Given the concern about the high costs of inquiries and difficulties in accessing existing sources of information about those costs the ALRC recommends that the Inquiries Act should require the Government to publish summary information about the costs of completed Royal Commissions and Official Inquiries within a reasonable time after the inquiry has concluded. That summary information should itemise fees and allowances paid to the inquiry head and counsel assisting, financial assistance to witnesses and other participants for legal and non-legal costs, staff costs, ICT costs, office accommodation and other operational expenditure.

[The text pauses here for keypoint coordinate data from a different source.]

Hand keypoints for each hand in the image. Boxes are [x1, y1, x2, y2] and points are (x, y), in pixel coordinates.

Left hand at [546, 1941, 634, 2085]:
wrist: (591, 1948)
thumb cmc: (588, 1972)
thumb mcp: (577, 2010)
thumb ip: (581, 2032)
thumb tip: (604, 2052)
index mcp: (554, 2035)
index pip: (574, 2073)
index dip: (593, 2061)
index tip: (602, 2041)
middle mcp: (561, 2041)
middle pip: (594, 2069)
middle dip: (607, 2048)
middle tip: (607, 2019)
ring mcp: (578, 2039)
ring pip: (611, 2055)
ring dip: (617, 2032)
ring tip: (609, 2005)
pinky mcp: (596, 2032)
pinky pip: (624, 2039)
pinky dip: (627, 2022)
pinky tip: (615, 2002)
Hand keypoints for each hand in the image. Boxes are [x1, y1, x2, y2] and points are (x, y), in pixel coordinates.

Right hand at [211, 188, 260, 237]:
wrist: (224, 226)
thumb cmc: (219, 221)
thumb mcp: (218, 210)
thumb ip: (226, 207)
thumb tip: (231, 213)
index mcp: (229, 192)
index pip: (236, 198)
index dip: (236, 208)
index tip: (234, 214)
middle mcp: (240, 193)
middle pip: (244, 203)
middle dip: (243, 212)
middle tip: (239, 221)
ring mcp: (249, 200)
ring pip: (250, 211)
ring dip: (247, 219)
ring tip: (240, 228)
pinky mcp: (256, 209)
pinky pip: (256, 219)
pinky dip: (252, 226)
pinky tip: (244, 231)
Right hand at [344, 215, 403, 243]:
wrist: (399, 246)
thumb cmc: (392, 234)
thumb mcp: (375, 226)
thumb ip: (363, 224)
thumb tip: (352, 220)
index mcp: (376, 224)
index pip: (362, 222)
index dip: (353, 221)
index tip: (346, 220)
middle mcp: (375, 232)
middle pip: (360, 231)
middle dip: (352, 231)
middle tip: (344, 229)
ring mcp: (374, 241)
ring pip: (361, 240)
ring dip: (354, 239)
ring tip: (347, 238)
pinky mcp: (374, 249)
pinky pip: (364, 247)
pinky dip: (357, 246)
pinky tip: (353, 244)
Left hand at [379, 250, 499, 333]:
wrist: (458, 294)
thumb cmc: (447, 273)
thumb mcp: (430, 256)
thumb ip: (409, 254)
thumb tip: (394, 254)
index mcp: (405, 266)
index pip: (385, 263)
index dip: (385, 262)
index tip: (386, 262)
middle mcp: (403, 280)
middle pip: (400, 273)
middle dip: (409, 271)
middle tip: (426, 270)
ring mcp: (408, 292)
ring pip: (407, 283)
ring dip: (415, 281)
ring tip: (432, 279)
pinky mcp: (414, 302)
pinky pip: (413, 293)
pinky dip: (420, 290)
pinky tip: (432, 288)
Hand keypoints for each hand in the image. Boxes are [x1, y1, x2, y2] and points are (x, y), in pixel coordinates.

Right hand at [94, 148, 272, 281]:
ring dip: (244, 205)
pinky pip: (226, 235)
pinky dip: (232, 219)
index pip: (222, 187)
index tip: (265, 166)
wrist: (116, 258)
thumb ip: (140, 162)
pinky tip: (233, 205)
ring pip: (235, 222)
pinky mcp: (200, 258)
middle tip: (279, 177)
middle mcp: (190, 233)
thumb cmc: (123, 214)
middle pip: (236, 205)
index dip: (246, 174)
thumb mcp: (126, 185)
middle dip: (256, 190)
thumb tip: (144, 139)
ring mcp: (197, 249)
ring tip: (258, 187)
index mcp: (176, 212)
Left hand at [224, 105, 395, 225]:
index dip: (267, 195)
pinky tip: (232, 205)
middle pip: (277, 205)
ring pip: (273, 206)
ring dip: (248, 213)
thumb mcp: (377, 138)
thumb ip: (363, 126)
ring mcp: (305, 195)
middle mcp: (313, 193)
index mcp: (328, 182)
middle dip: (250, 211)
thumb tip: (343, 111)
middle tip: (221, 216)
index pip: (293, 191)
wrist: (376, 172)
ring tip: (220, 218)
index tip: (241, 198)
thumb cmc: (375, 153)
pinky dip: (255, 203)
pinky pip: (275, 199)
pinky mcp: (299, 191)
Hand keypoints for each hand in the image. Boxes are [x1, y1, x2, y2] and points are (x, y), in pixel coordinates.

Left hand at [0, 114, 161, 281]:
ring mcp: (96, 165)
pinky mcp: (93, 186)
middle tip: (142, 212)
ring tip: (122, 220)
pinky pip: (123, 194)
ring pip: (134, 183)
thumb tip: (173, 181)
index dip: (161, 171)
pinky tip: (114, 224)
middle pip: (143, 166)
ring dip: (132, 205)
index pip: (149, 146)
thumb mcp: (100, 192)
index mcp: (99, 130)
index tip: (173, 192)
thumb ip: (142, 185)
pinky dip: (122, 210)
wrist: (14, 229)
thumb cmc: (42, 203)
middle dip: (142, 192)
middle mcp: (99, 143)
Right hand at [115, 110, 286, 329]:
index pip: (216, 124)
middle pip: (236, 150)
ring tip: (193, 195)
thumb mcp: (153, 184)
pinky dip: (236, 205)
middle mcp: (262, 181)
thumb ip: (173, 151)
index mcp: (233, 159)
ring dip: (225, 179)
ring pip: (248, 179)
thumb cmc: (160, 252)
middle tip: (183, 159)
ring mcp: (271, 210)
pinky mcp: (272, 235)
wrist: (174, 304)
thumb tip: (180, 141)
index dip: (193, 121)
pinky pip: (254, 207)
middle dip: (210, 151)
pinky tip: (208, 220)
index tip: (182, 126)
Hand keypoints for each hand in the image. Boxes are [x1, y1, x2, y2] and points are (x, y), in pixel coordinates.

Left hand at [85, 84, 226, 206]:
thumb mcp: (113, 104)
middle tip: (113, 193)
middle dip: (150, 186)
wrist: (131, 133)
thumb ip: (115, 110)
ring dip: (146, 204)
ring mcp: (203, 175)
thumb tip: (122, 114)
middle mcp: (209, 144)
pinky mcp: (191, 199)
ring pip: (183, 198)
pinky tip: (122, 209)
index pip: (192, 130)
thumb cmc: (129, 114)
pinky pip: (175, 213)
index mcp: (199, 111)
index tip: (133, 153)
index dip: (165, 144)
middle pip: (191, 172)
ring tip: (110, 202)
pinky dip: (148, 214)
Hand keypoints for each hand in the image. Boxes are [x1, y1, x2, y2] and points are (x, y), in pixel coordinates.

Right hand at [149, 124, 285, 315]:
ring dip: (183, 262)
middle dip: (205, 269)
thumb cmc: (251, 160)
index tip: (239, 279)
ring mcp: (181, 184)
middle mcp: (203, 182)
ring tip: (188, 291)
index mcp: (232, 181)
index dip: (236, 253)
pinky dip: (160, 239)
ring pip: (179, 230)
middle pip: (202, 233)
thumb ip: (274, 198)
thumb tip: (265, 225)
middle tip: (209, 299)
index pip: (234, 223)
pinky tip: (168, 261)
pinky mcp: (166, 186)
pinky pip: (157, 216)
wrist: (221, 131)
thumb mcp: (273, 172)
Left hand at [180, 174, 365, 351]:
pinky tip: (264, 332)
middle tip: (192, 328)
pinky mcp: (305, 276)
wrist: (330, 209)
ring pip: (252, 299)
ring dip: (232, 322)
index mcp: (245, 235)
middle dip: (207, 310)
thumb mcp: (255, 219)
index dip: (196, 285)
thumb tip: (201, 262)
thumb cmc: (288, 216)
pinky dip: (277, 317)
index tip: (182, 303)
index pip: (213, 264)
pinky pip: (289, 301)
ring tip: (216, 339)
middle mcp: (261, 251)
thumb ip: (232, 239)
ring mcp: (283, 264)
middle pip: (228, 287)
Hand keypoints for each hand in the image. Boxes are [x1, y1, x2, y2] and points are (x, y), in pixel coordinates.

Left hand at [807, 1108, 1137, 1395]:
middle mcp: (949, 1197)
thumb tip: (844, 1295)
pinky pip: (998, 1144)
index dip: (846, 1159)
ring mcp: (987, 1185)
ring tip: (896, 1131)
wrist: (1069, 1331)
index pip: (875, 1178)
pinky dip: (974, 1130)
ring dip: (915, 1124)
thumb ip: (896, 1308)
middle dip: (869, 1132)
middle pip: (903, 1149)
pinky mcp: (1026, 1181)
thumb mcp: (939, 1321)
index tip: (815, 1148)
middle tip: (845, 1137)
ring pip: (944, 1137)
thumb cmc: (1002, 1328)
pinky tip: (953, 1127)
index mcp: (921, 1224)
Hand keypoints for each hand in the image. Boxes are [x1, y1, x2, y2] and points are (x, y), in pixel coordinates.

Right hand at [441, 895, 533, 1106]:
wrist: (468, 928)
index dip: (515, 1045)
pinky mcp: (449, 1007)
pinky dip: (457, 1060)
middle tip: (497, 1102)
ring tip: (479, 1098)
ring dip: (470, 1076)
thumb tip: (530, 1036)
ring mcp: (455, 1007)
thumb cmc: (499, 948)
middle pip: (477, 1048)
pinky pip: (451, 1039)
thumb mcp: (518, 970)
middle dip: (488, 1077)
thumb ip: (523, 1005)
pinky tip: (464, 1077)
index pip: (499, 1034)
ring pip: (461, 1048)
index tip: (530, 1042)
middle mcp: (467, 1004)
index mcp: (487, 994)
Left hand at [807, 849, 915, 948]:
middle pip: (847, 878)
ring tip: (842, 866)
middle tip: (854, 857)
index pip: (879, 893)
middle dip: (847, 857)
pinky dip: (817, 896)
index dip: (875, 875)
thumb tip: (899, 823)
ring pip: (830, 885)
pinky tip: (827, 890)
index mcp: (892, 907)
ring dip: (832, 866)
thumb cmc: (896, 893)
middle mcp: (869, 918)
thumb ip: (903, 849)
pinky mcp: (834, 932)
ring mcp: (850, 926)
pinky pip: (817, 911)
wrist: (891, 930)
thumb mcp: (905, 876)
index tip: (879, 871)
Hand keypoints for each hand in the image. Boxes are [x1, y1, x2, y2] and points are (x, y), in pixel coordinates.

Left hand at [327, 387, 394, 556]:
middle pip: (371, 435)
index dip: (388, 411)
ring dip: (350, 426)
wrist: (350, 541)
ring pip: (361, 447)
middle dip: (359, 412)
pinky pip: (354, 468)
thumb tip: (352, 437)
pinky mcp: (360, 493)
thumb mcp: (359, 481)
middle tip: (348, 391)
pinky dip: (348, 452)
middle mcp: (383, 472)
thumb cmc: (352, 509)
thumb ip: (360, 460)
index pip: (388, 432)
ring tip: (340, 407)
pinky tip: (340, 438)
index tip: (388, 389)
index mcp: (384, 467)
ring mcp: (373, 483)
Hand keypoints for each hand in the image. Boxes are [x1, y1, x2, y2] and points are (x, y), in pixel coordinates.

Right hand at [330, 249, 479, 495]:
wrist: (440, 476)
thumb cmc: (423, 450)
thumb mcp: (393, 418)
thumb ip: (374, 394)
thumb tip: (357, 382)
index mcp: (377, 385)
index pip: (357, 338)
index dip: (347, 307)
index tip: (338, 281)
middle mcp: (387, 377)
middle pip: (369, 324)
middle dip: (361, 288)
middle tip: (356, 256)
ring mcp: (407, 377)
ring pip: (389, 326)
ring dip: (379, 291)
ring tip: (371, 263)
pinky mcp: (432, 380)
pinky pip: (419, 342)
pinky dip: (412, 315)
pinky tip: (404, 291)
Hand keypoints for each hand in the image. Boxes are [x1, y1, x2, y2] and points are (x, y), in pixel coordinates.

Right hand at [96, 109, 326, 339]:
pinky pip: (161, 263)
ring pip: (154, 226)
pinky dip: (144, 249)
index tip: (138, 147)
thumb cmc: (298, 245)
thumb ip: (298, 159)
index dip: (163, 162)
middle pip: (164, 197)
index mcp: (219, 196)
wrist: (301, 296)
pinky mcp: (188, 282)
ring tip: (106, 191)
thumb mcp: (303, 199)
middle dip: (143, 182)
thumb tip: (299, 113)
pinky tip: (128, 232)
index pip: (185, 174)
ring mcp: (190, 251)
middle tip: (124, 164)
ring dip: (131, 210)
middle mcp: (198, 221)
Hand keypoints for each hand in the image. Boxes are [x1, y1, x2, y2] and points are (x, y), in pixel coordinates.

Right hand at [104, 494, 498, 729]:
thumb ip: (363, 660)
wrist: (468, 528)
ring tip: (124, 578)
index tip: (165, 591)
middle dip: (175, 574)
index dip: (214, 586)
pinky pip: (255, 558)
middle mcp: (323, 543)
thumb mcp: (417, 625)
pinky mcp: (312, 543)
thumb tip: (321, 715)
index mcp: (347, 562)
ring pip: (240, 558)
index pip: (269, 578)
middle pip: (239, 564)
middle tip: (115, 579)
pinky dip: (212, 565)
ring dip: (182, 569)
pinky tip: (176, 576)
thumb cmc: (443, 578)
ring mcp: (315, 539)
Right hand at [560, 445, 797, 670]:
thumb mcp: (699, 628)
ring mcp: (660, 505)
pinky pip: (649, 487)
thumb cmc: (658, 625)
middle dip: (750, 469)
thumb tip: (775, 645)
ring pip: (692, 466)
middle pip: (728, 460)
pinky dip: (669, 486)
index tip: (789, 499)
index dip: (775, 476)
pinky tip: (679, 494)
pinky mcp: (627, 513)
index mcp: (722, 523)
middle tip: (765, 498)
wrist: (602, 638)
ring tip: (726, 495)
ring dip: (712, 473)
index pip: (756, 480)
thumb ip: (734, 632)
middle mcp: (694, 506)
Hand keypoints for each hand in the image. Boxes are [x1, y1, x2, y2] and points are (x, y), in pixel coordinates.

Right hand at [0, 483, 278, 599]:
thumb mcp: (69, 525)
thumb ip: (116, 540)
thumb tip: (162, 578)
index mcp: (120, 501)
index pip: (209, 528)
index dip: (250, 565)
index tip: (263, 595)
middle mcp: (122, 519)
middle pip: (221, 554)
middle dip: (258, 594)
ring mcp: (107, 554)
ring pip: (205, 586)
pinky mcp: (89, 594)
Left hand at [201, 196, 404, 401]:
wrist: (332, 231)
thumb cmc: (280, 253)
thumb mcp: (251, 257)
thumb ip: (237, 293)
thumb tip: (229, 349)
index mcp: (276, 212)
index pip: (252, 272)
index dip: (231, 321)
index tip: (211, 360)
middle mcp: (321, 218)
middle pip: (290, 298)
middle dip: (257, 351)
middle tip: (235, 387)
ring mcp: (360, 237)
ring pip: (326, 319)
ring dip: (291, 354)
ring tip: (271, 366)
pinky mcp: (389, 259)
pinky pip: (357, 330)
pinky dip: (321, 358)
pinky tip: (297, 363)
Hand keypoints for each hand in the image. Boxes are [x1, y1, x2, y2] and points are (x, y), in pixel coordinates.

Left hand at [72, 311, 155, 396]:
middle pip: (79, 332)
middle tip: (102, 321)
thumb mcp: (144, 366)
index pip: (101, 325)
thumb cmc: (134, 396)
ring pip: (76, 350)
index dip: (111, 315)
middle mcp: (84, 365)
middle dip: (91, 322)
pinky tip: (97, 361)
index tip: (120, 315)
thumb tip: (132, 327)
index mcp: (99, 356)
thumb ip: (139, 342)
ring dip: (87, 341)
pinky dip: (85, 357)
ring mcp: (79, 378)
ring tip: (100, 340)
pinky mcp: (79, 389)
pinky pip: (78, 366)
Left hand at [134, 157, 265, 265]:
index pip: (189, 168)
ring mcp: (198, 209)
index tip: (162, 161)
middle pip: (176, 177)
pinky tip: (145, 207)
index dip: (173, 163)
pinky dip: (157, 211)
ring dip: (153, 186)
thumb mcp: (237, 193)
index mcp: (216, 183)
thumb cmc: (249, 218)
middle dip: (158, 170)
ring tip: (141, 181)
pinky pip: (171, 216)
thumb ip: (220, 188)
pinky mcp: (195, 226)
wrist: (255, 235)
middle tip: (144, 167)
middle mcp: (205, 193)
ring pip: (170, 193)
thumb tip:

The ALRC discusses the statutory framework for handling national security information, noting that the Royal Commissions Act does not feature any provisions dealing specifically with protection of information that may prejudice national security during/after an inquiry. The ALRC considers that special procedures and powers regarding national security information are warranted. It argues that in determining the use or disclosure of information in the conduct of an inquiry (eg claims for public interest immunity regarding national security information or security clearance requirements for inquiry staff) inquiry members may benefit from expert advice that is independent of the provider of the information. It suggests that the Inspector-General of Intelligence & Security (IGIS) is "ideally qualified to give such advice" and that the proposed Inquiries Act should empower an inquiry member to request advice or assistance from the IGIS concerning damage or prejudice to national security in connection with use or disclosure of such information.

The report comments that -
The historical and political relationship between Indigenous peoples and the rest of the Australian community is unique. Further, public inquires have affected, and have the potential in the future to affect, the rights and interests of Indigenous peoples. In order to ensure that the special needs of Indigenous peoples participating in an inquiry are addressed adequately by an inquiry, the ALRC recommends that a Royal Commission or Official Inquiry looking into matters that may have a significant effect on Indigenous peoples should be required to consult with Indigenous groups, individuals and organisations to inform the development of procedures for an inquiry.
That duty to consult would arise only where the inquiry was likely to have a significant effect on Indigenous peoples (ie would not arise merely because an Indigenous witness was called to give evidence in an inquiry which otherwise had no special bearing on Indigenous interests).